Die Verkaufszahlen eines Spiels zur Beurteilung eines völlig anderen Genres heranzuziehen, ist selbst eine Ermessensentscheidung, und Sony erklärte nicht, warum die kommerzielle Obergrenze eines Lieferungs-Simulators etwas über ein Action-Spionage-Spiel aussagen sollte. Belegbar ist die Abfolge: Sony finanzierte die Entwicklung von PHYSINT mehr als zwei Jahre nach der Ankündigung im Januar 2024 weiter, bevor es im Juni 2026 zu dem Schluss kam, dass Budget und kommerzielle Aussichten, die es selbst hatte laufen lassen, nicht mehr akzeptabel seien.
Xbox übernahm das Risiko, das Sony gerade eingepreist hatte
Xbox Game Studios bestätigte am 9. September, PHYSINT zu veröffentlichen, und erweiterte laut Xbox Wire die Partnerschaft mit Kojima Productions über Spiele hinaus auf Film und Fernsehen. Xbox-Chefin Asha Sharma begründete den Schritt mit dem Ruf des Studios, nicht mit dessen Finanzen: "Sein Anspruch, Konventionen herauszufordern, spiegelt genau die Kreativität wider, die wir bei Xbox unterstützen wollen." Kojima erklärte, das Team bleibe "dem Ziel verpflichtet, das Action-Spionage-Genre für Spieler weltweit neu zu definieren."
Keines der Unternehmen nannte eine Ablösesumme, und nichts in beiden Erklärungen deutet darauf hin, dass das Spiel vor dem Wechsel neu gestartet, im Umfang verändert oder neu budgetiert wurde. Öffentlich dokumentiert übernimmt Xbox damit dasselbe, deutlich über Budget liegende, noch mehrjährige Projekt, das laut Sonys eigener Darstellung drei Monate zuvor für Sony finanziell nicht mehr tragbar war.

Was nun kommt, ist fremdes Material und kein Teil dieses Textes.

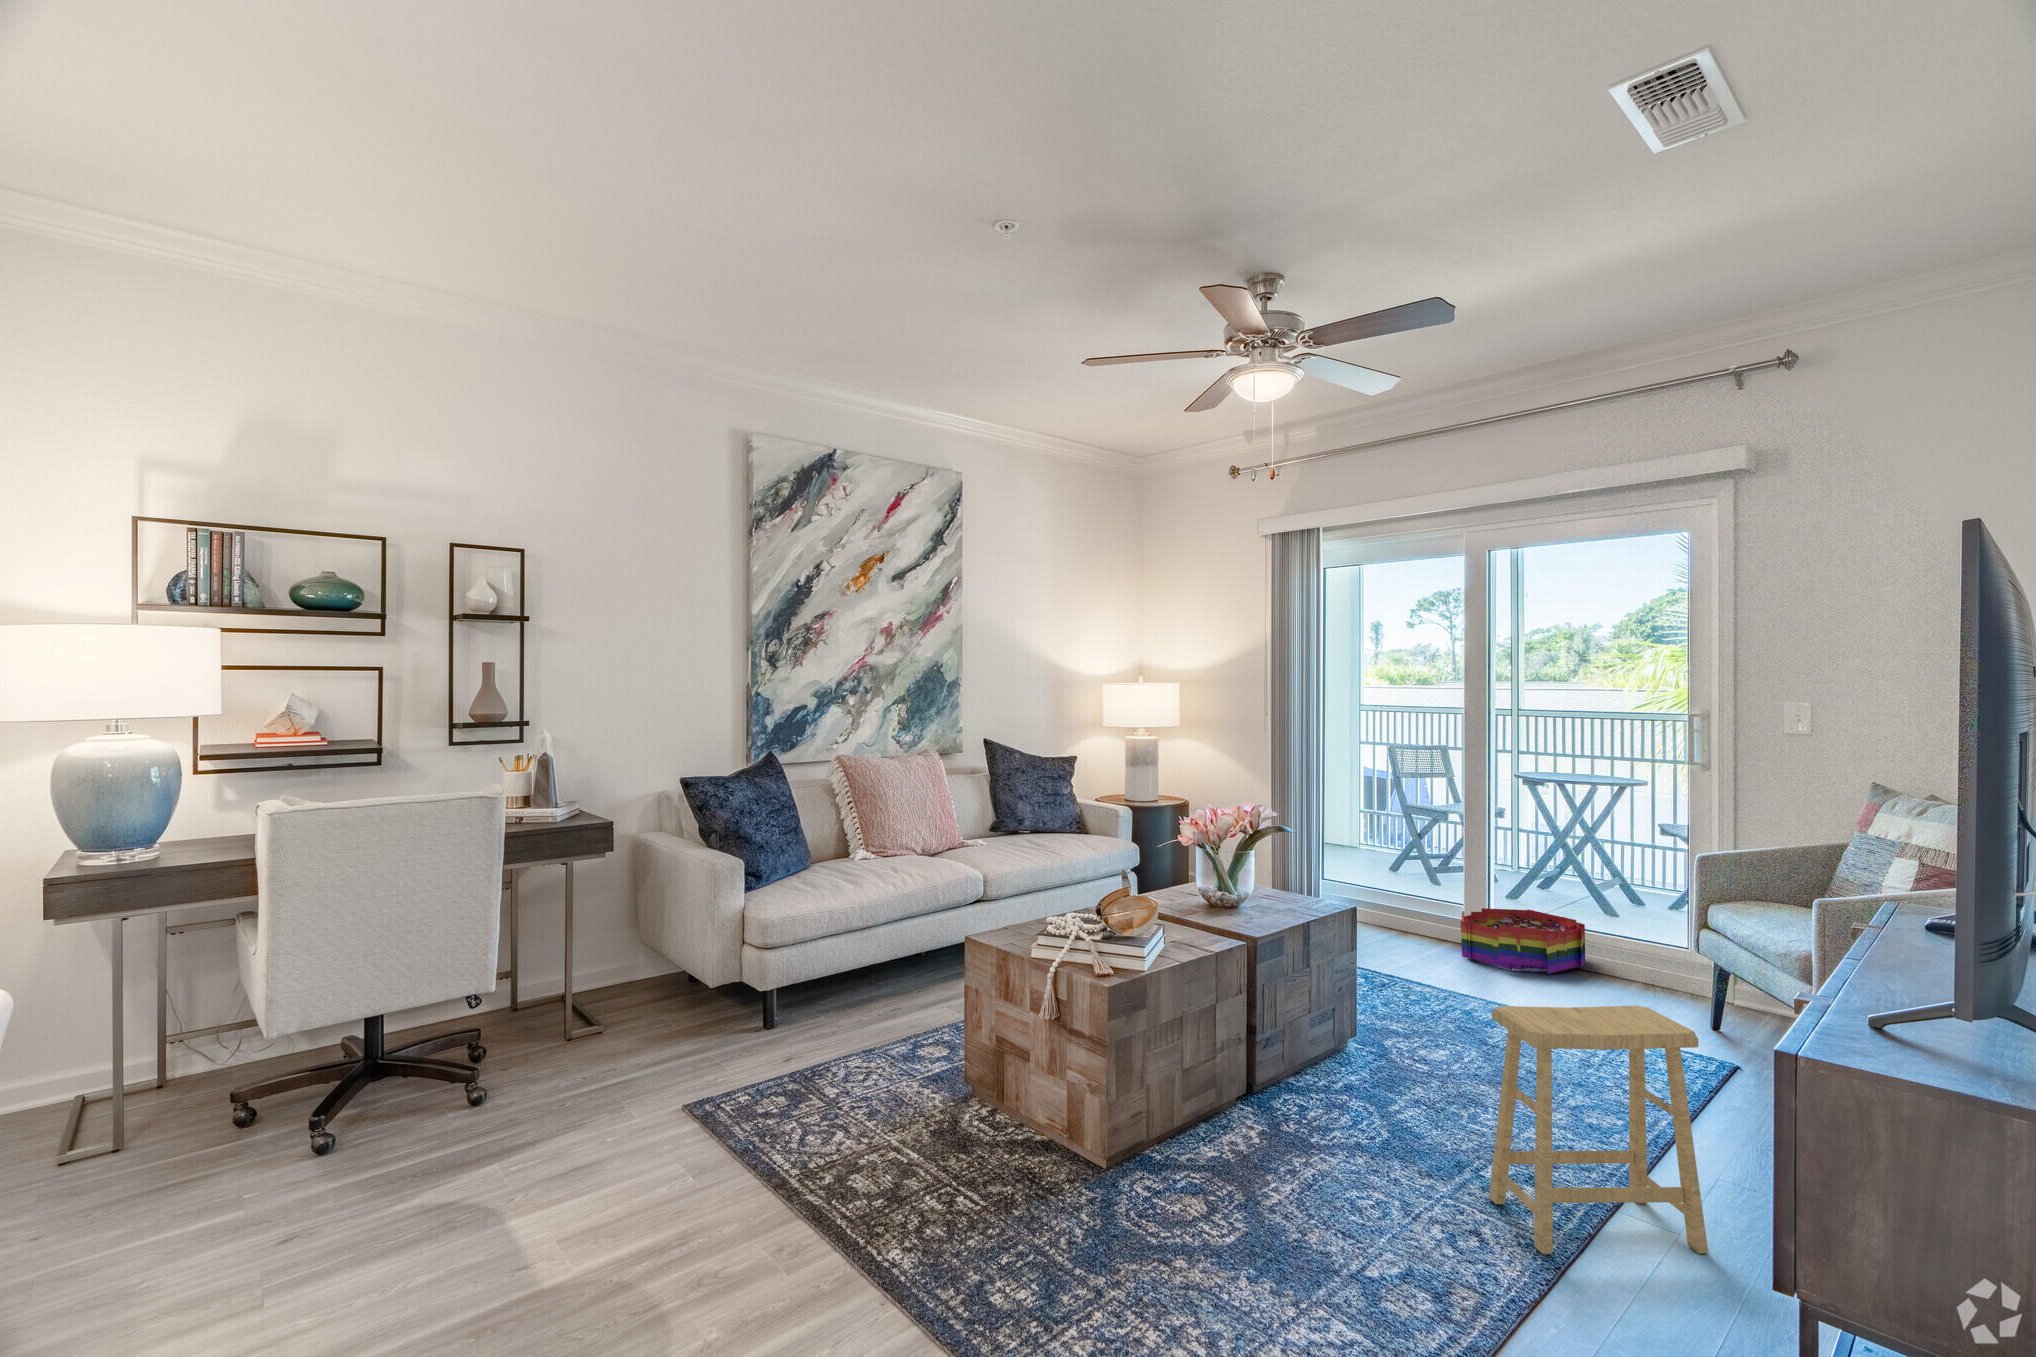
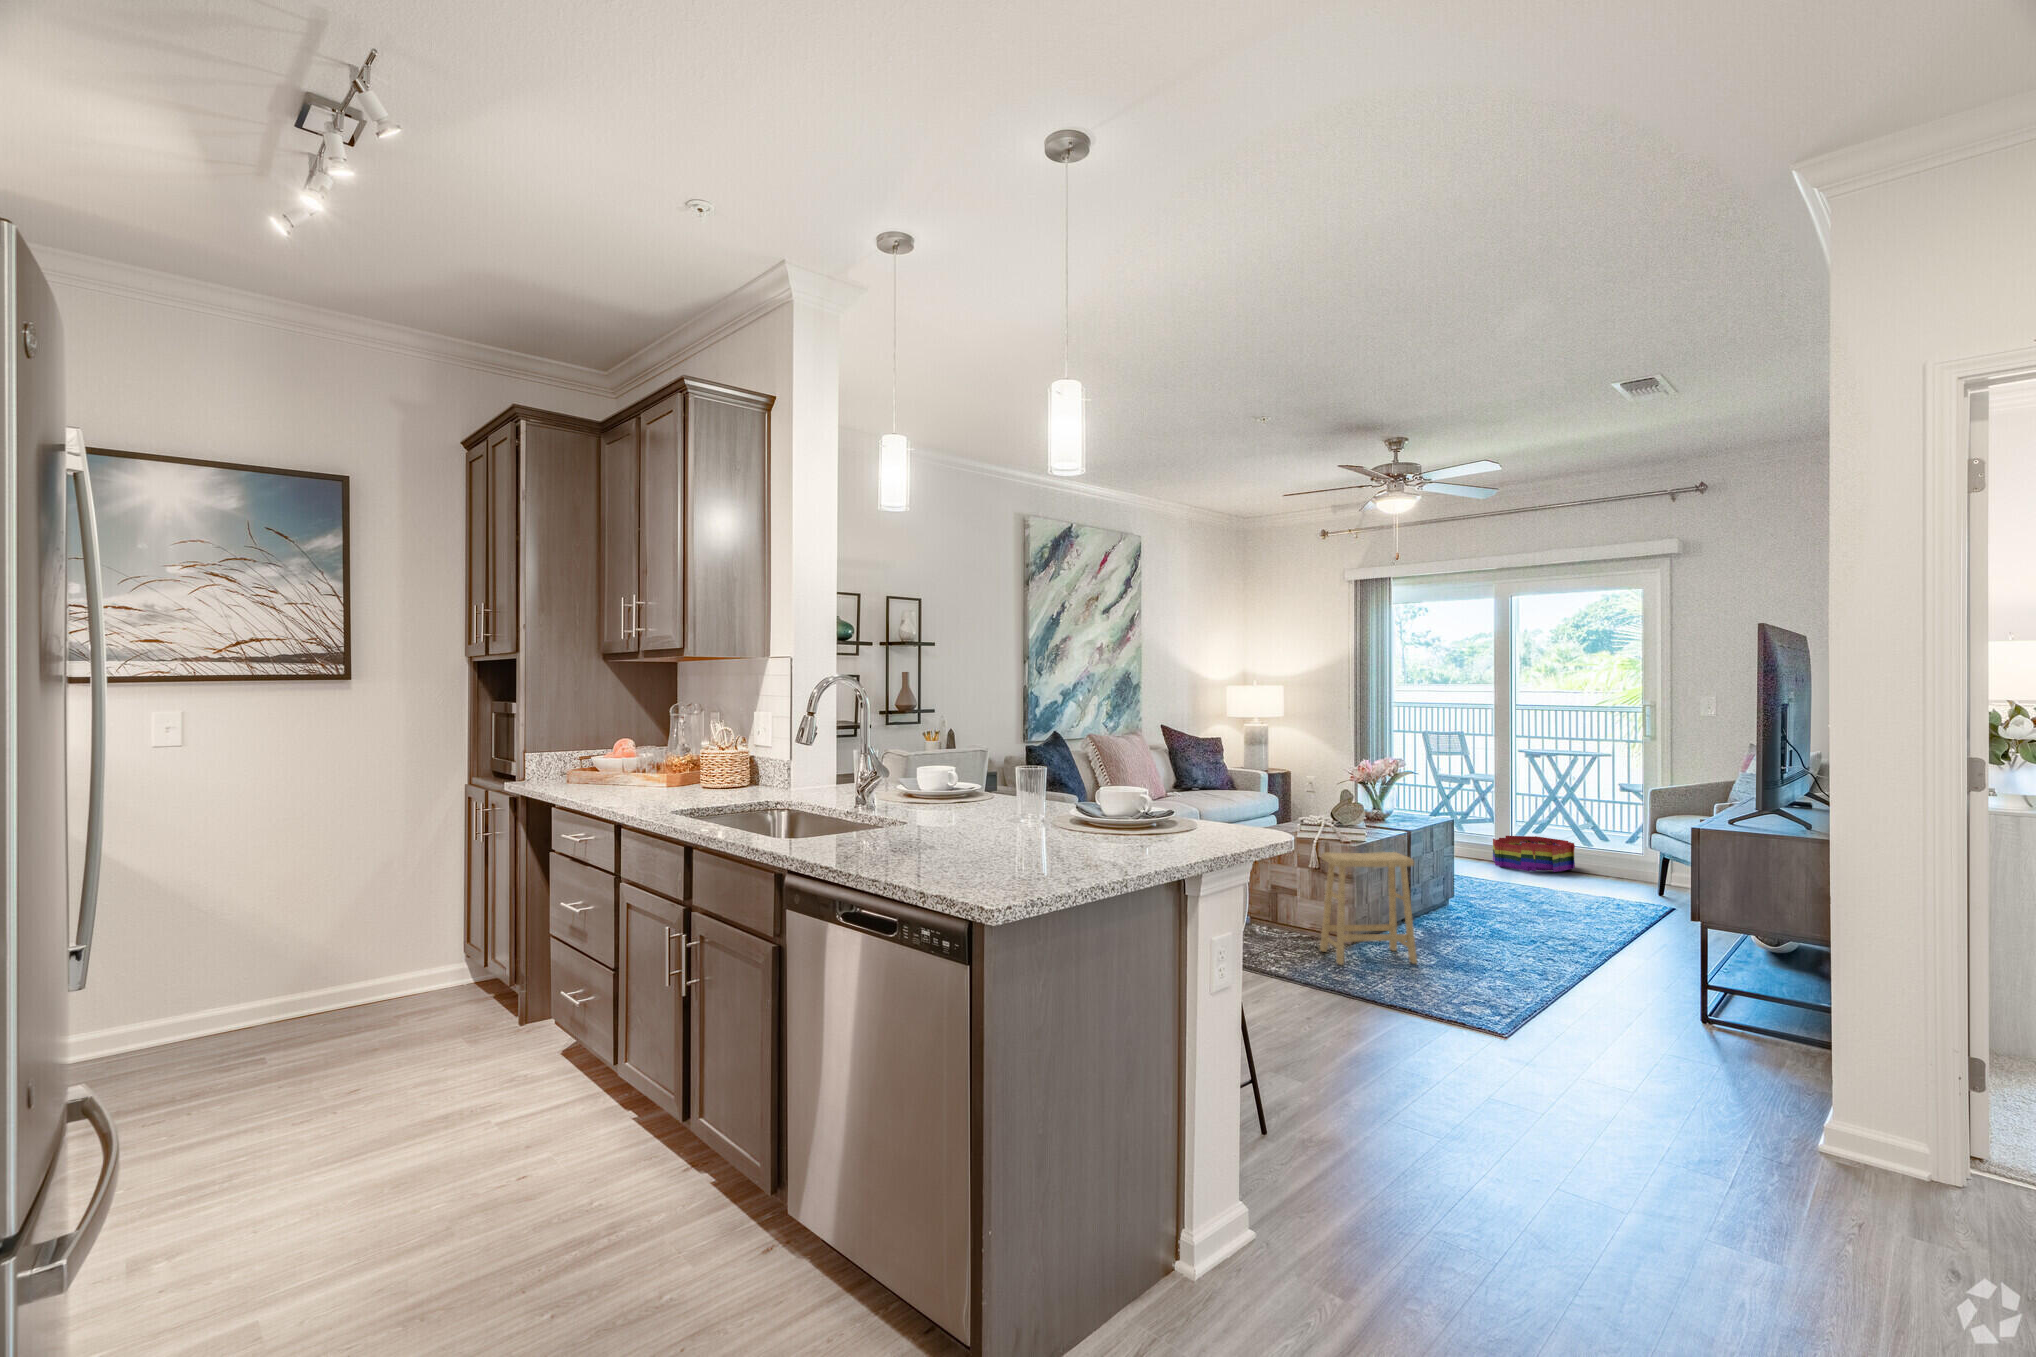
footstool: present [1489,1006,1708,1254] -> present [1320,852,1417,965]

Für ein Studio oder einen Plattformbetreiber, der einen Partner mitten in der Entwicklung bewertet, zeigt PHYSINT eine reale Option: Ein öffentlicher, image-schonender Ausstieg kann das ungelöste finanzielle Risiko eines Projekts auf denjenigen verlagern, der es als Nächstes übernimmt, ohne dass eine der beiden Seiten dieses Risiko in ihrer Mitteilung beziffert.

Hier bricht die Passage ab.